The pretty Native American girl watches us amusedly. "Have you two ever thought about hooking up?"

Nico's and my reactions are immediate. He starts to gag and I put a good couple metres between him and me. "What? No!" we yell simultaneously with wide eyes and pale faces.

"Wow," Hazel laughs. "Calm down, ya'll. I am pretty sure Piper meant that in jest."

Piper laughs along with Hazel. "Yeah, sorry. Couldn't resist. I'm the daughter of Aphrodite, much as I hate it. You two have such great chemistry, though. It's too bad you use it negatively at each other."

Jason nudges her. "Pipes," he murmurs pointedly. "Let them be."

She shrugs. "Could you imagine it though? Their babies would be so pretty!"

I stare at her, completely flabbergasted. She is already imagining mine and Nico's children? I turn to face him, ready to say that Piper is obviously completely off her rocker, but he is staring back at me so intently with a strange look upon his face. It feels like he is trying to incinerate me or something. I blush and look down, my words dying in my throat.

"I, er, that is . . .," Nico stutters. He takes a deep breath and mutters to the ground: "I gotta get out of here." And then he melts into the shadows, causing this weird creepy tingly feeling to dance up and down my spine.

"Aw, Piper, you scared him away with your talk of babies," Frank jokes kindly, an arm slung casually around Hazel.

"Oh," Piper says softly. "I didn't realise it would affect him like that." She looks at me, her eyes a beautiful multicoloured painting drawn by Monet. It's as if her eyes are reflecting one of his water lily paintings that I saw in a museum when I was visiting Paris. "Would you mind expressing my apologies to him?" she asks me sincerely.

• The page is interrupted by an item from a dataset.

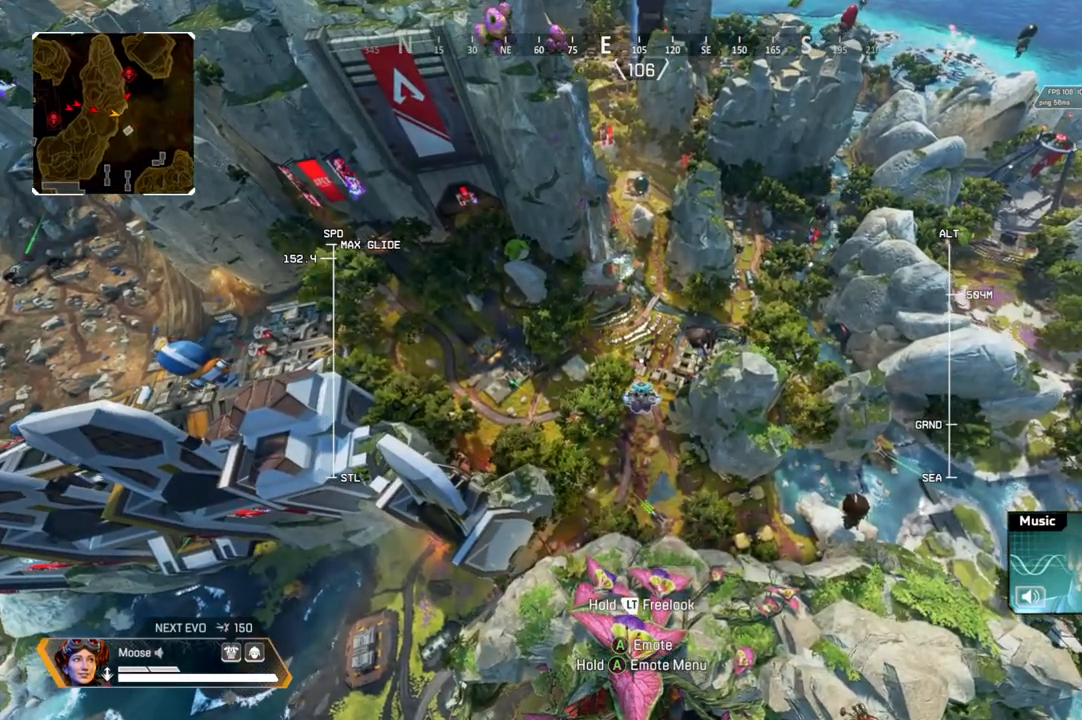
{"buttons": [], "left_stick": "up", "right_stick": "center", "events": []}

I furrow my brow. "Er, I am not exactly sure I am the best person to do so. You see, di Angelo really kind of hates me."

"Hmm," she hums, an answer that really doesn't answer anything. "Well, if you do see him, would you mind?"

I sigh. "Fine," I accept grudgingly and a bit reluctantly. "I point all blame to you, though, if he bites my head off."

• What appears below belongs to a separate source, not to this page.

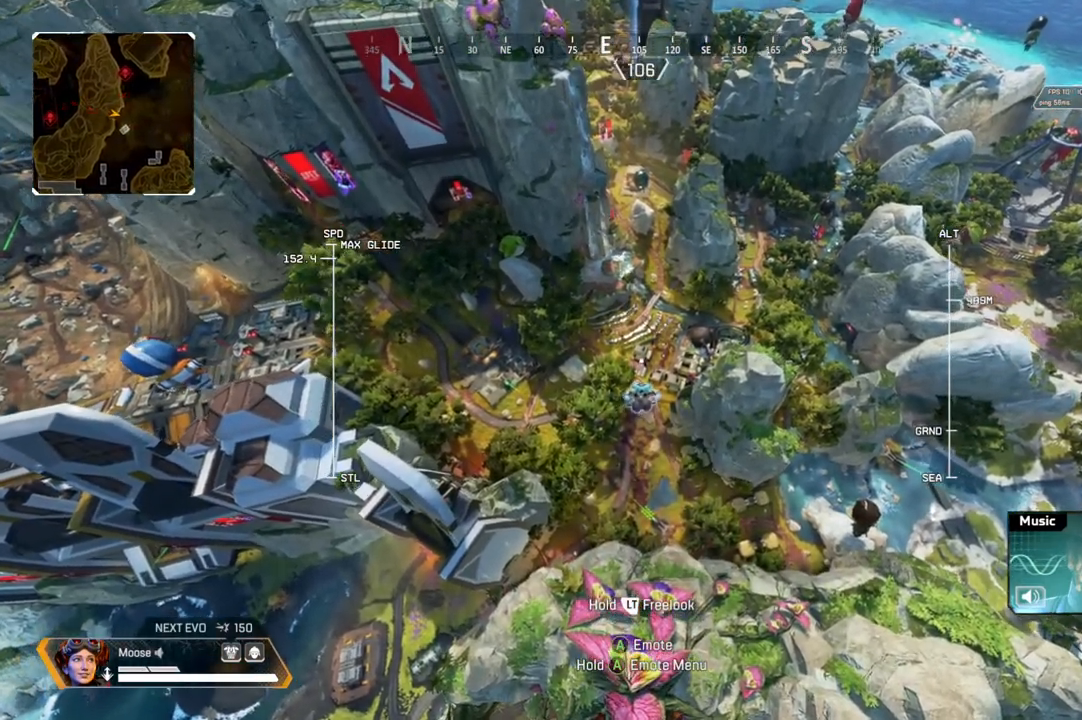
{"buttons": [], "left_stick": "up", "right_stick": "center", "events": []}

Piper smiles happily. "He won't, if he knows what is good for him," she states confidently and grabs Jason's hand to study his wristwatch. "Wow, it is late," she comments. To Leo, Piper says: "Dude, do you think you could find a dinner somewhere in that magical tool belt of yours? I'm starving."

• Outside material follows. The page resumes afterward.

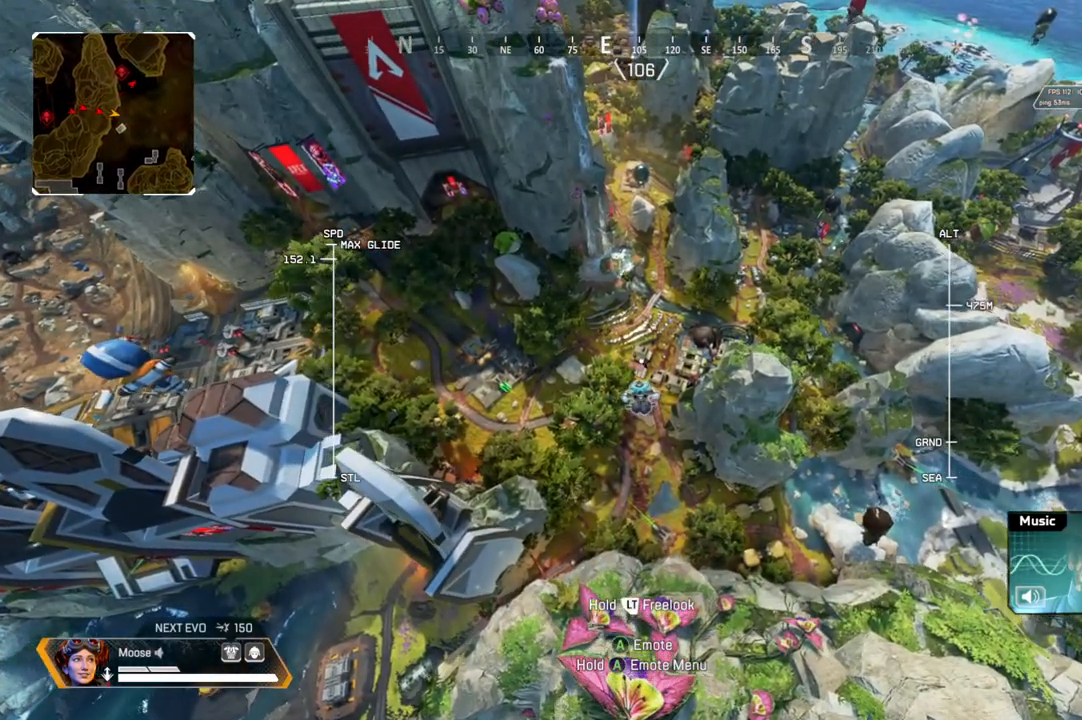
{"buttons": [], "left_stick": "up", "right_stick": "center", "events": []}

Leo shrugs and says: "I'm on it." And then he sticks a hand into his tool belt and _voila_! Out comes the essential American cuisine – hotdogs, hamburgers, veggie burgers (I quickly learn that Piper is a vegetarian), french-fries, milkshakes, potato salad, and apple pie.

"What the fuck," I say, totally flabbergasted. The curse word comes out unintentionally in my surprise. "How the hail did you do that?"

"I am a man of many mysteries," he winks at me.

I stare at him, practically willing the truth to come tumbling out of his mouth. When I'm hungry I really do not take any bullshit from anybody. Not even myself.

"Okay, okay, I'll tell you if you stop looking at me like that!" Leo proclaims. "Sheesh, it's like you're about to electrocute me or something."

I arch an eyebrow and tap my foot impatiently in response.

"Yeah, I want to know too, man," Jason says to Leo. "I thought your tool belt couldn't produce food or anything."

Leo scowls. "Yeah, yeah, take all the fun out of my tool belt, Lightning Boy," he gripes. "Okay, the secret is that I put all the food in my belt ahead of time. Happy now?"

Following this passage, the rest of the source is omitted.